## STATED PROBLEM 1
Can you reproduce the passage on employee green behavior word for word, beginning at the words "With this foundation, this" and stopping after the words "environmental conservation goals."?
## STATED PROBLEM 2
According to the passage on employee green behavior, why are the established EGB scales of limited use for Emirati higher education institutions?

--- QUOTED TEXT ---

Although support for unidimensional EGB continues to increase, there is still a wide gap in the provision of culturally and organizationally validated EGB measurement instruments, especially in the Middle Eastern higher education context. The majority of the established EGB scales are only tested and validated within Western or East Asian organizational settings, so their generalizability to Emirati HEIs is limited.
Although the four-factor model is theoretically valid,unidimensional operationalization is contextually and functionally appropriate for certain research purposes. Although this study defensively positions EGB is a single-construct measure, it is important to note that in the field of sustainability, there could be theoretical justification for a multidimensional construct. However, to adapt EGB to the context of this study, a unidimensional construct is formulated.
With this foundation, this study was conducted to test the use of a harmonized 15-item Employee Green Behavior scale in Emirati Higher Education Institutions. By presenting the results of an empirical study of the unidimensional structure of EGB in this distinctive cultural and institutional setting, this study contributes to the field of environmental psychology and the literature on organizational behavior. Additionally, it offers administrators, policymakers, and sustainability practitioners a trusted, contextualized tool for measuring employees’ sustainability orientation, formulating evidence-based intervention strategies, and promoting institutional and national environmental conservation goals.
Importantly, this study does not seek to challenge the theoretical legitimacy of the original four-factor conceptualization of Employee Green Behavior. Rather, it examines whether these theoretically distinct behavioral domains manifest empirically as a unified construct in a specific organizational and cultural context. In collectivist and collaborative environments, such as higher education institutions in the UAE, employees may enact task-related and proactive green behaviors as part of an integrated professional identity, reducing the practical salience of distinct behavioral categories. Accordingly, this study adopts a context-sensitive psychometric perspective, assessing whether a unidimensional operationalization of Employee Green Behavior provides a parsimonious and empirically defensible measurement approach.
2. Literature Review
While the authors of [
1] emphasized the structural dimensions of EGB through the lens of person–organization fit, the authors of [
2] highlighted the role of ethical leadership in shaping EGB within UAE academic institutions. Both studies affirm the importance of contextual and interpersonal factors in driving pro-environmental behavior. However, neither directly addresses how EGB is structurally perceived or enacted in collectivist higher education environments. This opens the door for further investigation into whether EGB operates as a unified behavioral construct in this culturally specific organizational setting.
2.1. Theoretical Aspects of Employee Green Behavior
The concept of EGB has become very popular in organizational literature, in which authors tend to describe it in terms of four dimensions of pro-environmental behavior in the workplace [
1].

--- PROVIDED MATERIAL ---

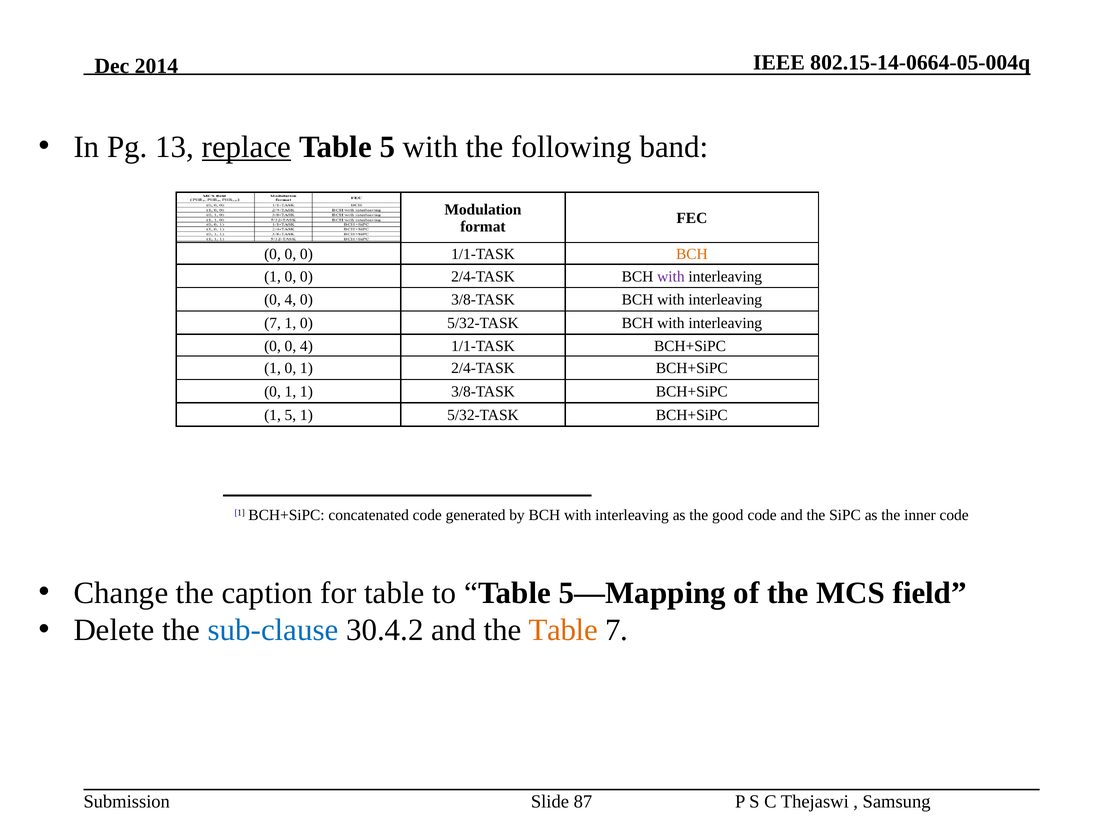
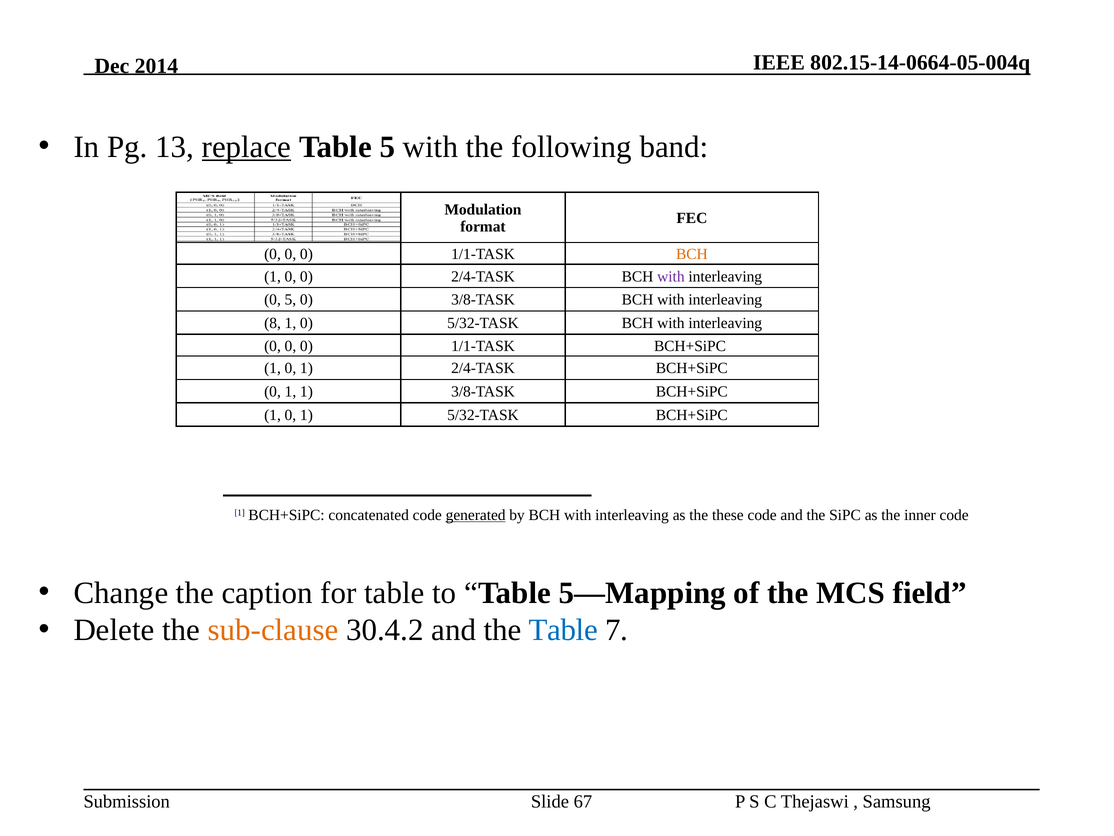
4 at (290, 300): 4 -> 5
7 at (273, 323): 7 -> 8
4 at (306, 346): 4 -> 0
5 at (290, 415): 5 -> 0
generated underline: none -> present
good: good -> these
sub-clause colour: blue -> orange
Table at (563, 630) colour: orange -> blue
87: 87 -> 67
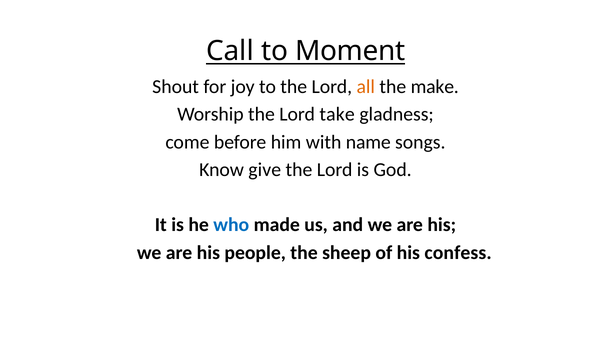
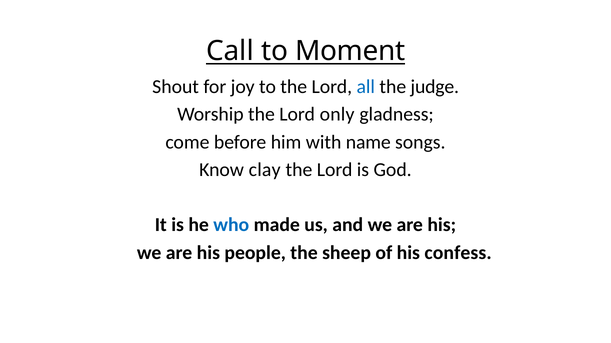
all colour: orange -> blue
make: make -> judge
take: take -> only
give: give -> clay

---
--- PROVIDED MATERIAL ---

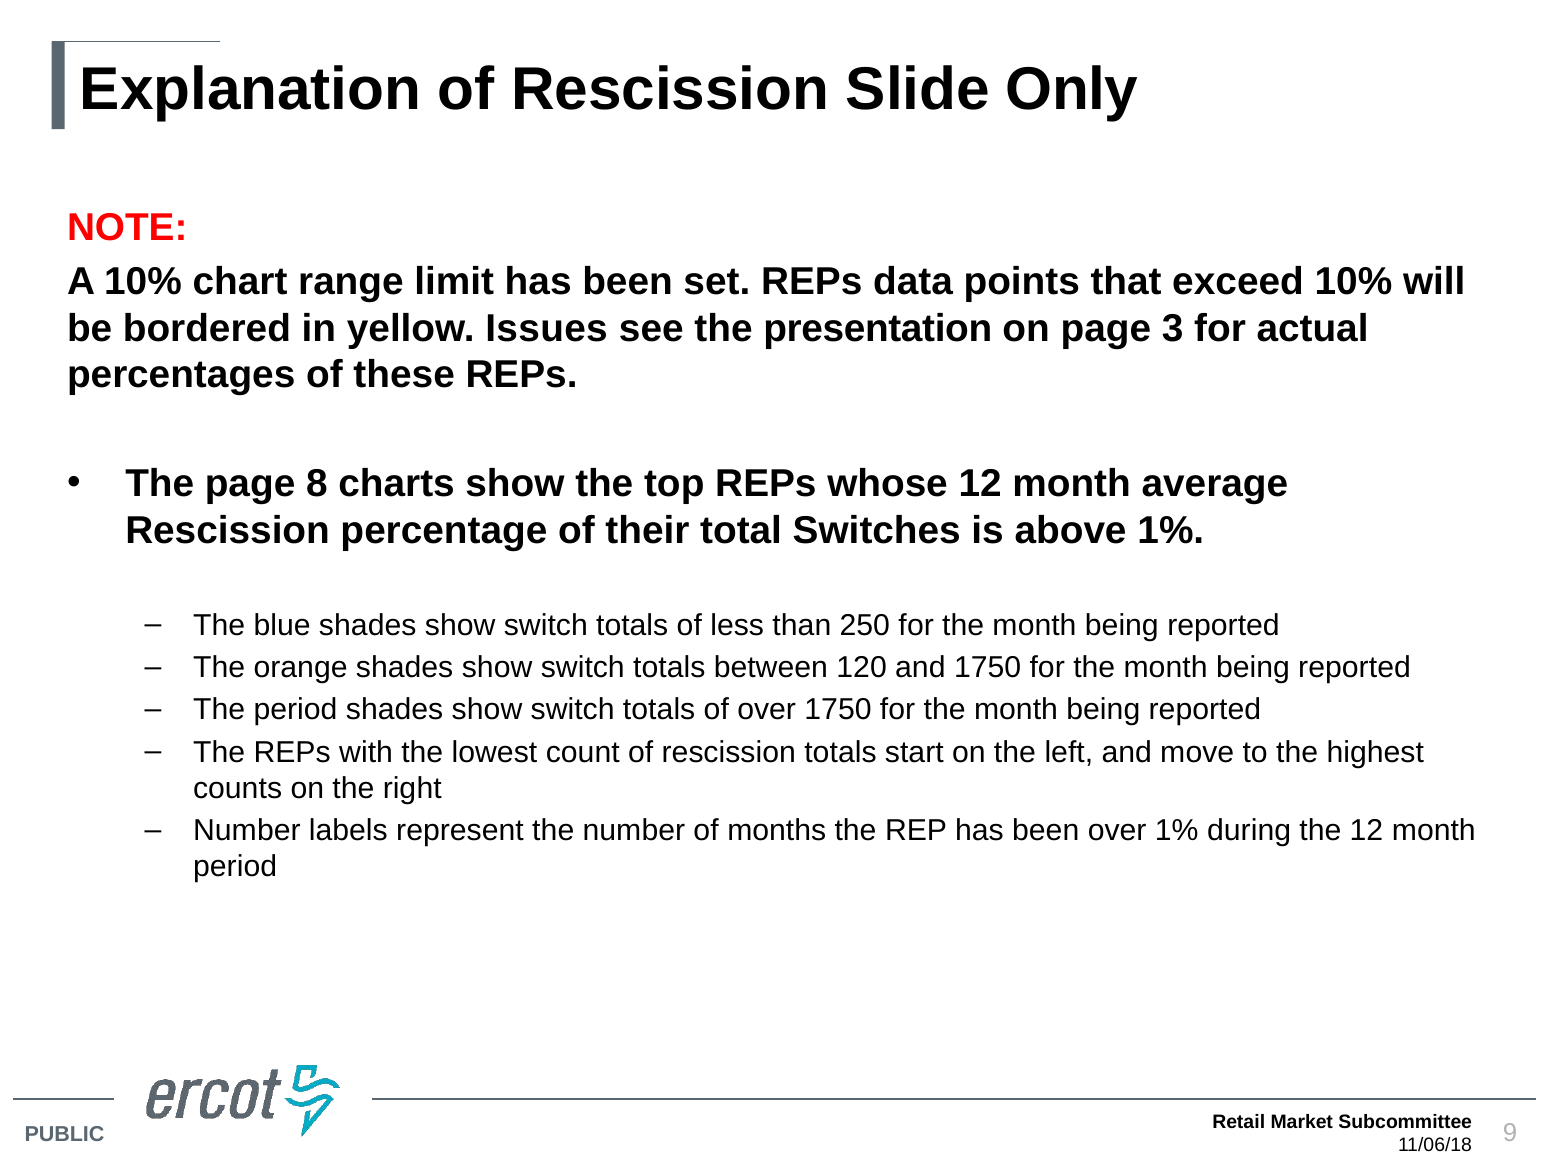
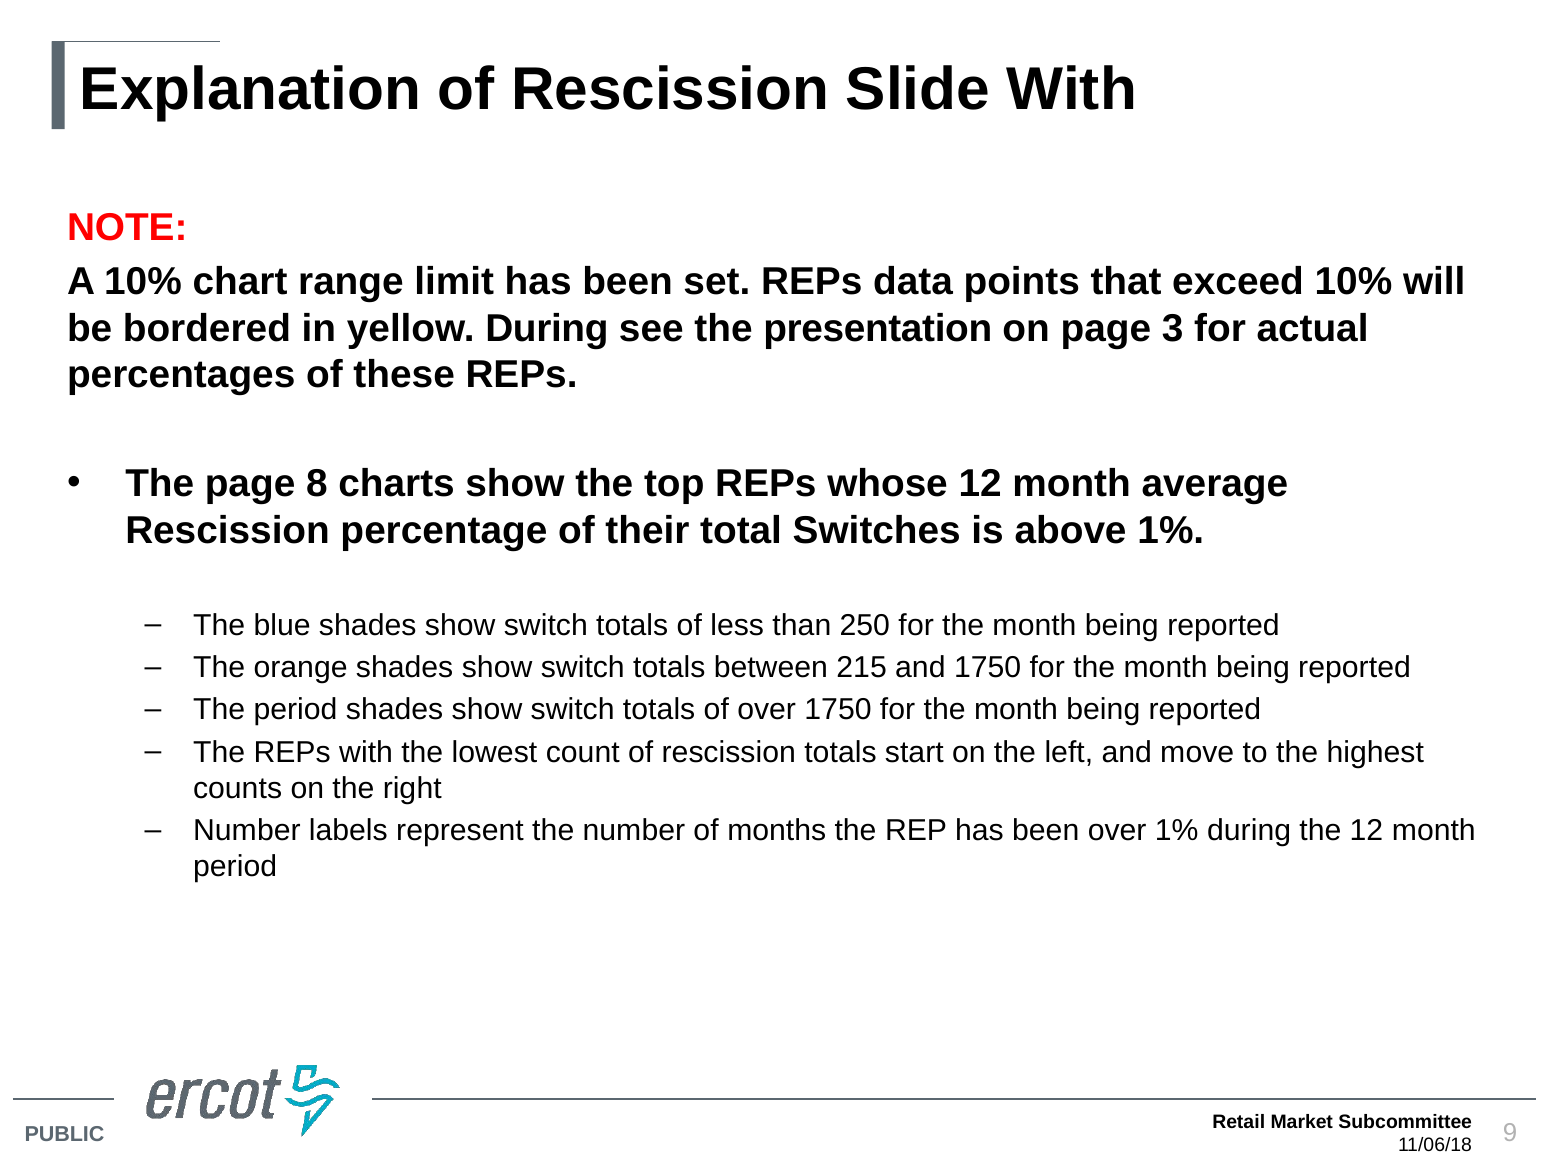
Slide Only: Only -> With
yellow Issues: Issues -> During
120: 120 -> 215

---
--- PROVIDED MATERIAL ---

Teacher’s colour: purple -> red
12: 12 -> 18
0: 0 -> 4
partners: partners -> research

---

## PROBLEM SOLUTION 1
With this foundation, this study was conducted to test the use of a harmonized 15-item Employee Green Behavior scale in Emirati Higher Education Institutions. By presenting the results of an empirical study of the unidimensional structure of EGB in this distinctive cultural and institutional setting, this study contributes to the field of environmental psychology and the literature on organizational behavior. Additionally, it offers administrators, policymakers, and sustainability practitioners a trusted, contextualized tool for measuring employees’ sustainability orientation, formulating evidence-based intervention strategies, and promoting institutional and national environmental conservation goals.

## PROBLEM SOLUTION 2
Most established EGB scales have been tested and validated only in Western or East Asian organizational settings. For that reason, their generalizability to Emirati higher education institutions is limited.